Given that potential employers spend only seconds on the initial scan of a CV, you don’t have long to impress.
What to include and what to ditch from your work experience is sometimes easy: that unpaid two-week stint at a tenuously relevant company over a decade ago can probably go; ditto anything written in Comic Sans.
However, there are some skills that not only do not add anything of worth to your CV, but reportedly could even have a negative effect on your finances.
Salary data company payscale.com has compiled a list of 25 skills that tend to correlate with lower pay, whatever your previous experience. The research, according to Time, zoned in on skills “that workers defined as being the most critical to their job” and within those, identified the 25 with the greatest negative correlation with salary.
And the skill with the worst effect on pay? Filing.
The 25 skills to consider deleting from your CV
- Property management
- Data entry
- Call centre
- Help desk/help support
- Intuit QuickBooks
- Computer hardware technician
- System repair
- Document preparation
- Customer service
- Online research
- Paying invoices
- Phone support
Many of the skills the company recommends deleting make sense because they’re ones any employer would assume of you anyway: typing, online research and the like. We all know how to google and we tend to use a keyboard to do it.

> **Given exercise**:
Extend the passage on CV skills linked to lower pay, starting right after its final sentence.

Stored entries:
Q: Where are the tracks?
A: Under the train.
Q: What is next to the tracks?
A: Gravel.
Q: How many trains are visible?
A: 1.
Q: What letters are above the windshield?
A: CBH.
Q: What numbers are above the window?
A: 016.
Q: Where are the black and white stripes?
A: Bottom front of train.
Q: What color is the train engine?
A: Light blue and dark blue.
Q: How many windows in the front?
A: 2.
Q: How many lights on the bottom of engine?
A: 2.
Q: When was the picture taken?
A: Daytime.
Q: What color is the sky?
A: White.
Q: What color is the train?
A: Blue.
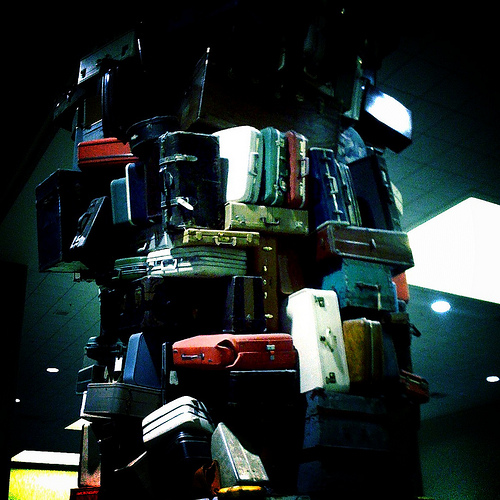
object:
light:
[428, 297, 450, 315]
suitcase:
[169, 331, 295, 367]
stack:
[137, 79, 420, 418]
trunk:
[32, 164, 87, 275]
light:
[403, 194, 500, 305]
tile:
[402, 162, 456, 191]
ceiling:
[0, 42, 499, 500]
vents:
[46, 364, 60, 375]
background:
[0, 2, 499, 498]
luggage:
[122, 330, 157, 393]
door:
[8, 446, 82, 466]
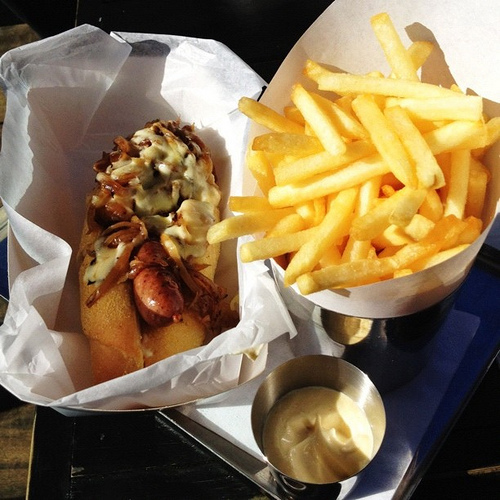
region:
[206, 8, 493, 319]
AN ORDER OF FRENCH FRIES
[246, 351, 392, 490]
A CONTAINER OF SAUCE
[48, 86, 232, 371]
A HOT DOG AND BUN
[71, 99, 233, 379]
A HOT DOG WITH CHEESE AND GRILLED ONIONS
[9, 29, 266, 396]
A HOT DOG ON SOME WAX PAPER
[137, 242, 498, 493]
A METAL SERVING TRAY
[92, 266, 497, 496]
A TRAY ON A TABLE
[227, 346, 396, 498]
A METAL CONTAINER OF SAUCE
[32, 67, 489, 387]
A HOT DOG AND FRIES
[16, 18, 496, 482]
A HOT DOG AND FRIES ON A TRAY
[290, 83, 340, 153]
one French fried potato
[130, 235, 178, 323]
a wiener on a bun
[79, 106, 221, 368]
a loaded hot dog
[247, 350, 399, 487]
dipping sauce for the fries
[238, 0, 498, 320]
a cardboard container of fries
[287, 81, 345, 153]
a single fried potato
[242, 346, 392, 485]
a round metal container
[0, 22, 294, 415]
paper lining for a hot dog container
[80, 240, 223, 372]
a bun of white bread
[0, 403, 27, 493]
the table below the food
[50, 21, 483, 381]
a meal of a hot dog and french fries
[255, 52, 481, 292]
french fries in a paper wrapper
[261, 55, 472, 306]
sticks of fried potatoes laying across each other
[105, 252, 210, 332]
end of a cooked frankfurter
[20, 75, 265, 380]
hot dog with gooey toppings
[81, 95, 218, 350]
fried brown onions added to a hot dog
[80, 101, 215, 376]
cheese melting on top of a hot dog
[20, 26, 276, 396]
hot dog in an open paper wrapper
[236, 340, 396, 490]
small metal container with dipping sauce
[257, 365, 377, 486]
a peak on a creamy condiment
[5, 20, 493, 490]
A tray of food.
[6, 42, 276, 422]
A hot dog in a small paper container.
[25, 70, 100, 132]
Paper.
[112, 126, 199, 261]
Melted cheese is on the hot dog.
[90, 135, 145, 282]
Caramelized onions.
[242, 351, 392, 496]
A small metal bowl that has a dipping sauce in it.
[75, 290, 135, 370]
The bun is golden brown.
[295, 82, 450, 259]
Golden french fries.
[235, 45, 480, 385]
The french fries are in a metal container.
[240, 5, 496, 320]
The french fries are surrounded by paper.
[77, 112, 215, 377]
a hot dog is on a bun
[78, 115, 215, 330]
the hot dog is smothered with cheese and onions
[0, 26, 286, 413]
the hot dog is sitting on a wrapper in a paper plate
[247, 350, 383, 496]
a side order of mayonnaise is on the side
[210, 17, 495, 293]
next to the hot dog is an order of french fries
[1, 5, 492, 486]
the food order is sitting on metal tray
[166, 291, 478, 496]
a napkin is on the tray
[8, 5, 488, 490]
The tray of food is on table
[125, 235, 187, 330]
the hot dog is sticking out from under its dressing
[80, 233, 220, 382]
a hot dog is sitting in the slit of hot dog bread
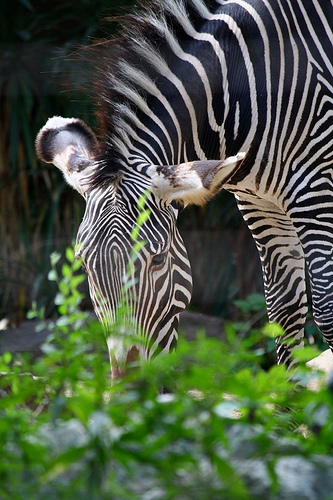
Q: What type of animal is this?
A: Zebra.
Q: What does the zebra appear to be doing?
A: Eating.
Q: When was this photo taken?
A: Daytime.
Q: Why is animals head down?
A: To reach food.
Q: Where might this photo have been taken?
A: Zoo.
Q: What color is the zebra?
A: Black and white.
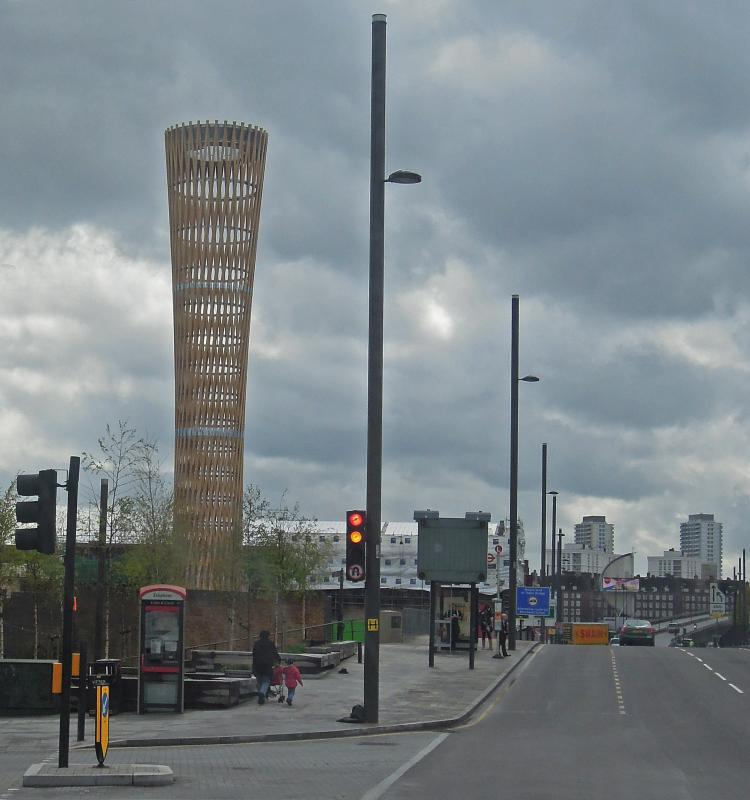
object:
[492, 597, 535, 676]
up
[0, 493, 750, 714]
building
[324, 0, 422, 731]
pole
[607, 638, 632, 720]
line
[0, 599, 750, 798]
road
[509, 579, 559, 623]
sign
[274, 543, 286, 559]
leaves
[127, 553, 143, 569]
leaves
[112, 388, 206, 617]
tree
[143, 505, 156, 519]
leaves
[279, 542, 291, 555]
leaves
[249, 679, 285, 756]
walking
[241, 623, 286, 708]
woman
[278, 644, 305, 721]
child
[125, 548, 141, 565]
leaves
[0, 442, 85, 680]
tree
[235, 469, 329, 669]
tree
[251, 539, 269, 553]
leaves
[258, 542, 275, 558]
leaves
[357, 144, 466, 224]
fixtures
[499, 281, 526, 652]
light post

> **Task result**:
But others listed in the 2016 research seem stranger, such as plumbing, bookkeeping and customer service. One possible explanation could be that if you’re going for a job and have held positions in the past which obviously involve these skills, there’s no need to clutter your CV with the particulars.
There are also a number of specific computer programmes cited, such as Adobe Dreamweaver.
Read more: The 10 most common CV mistakes
Lydia Frank, payscale.com’s editorial director, says trends for specific software come and go, so you might sound outdated to an employer who’s moved on from the one you listed: “If that’s the pinnacle of a job applicant’s knowledge and they don’t know newer technologies, it may make [the applicant] seem weaker,” she says.
Time to edit that CV?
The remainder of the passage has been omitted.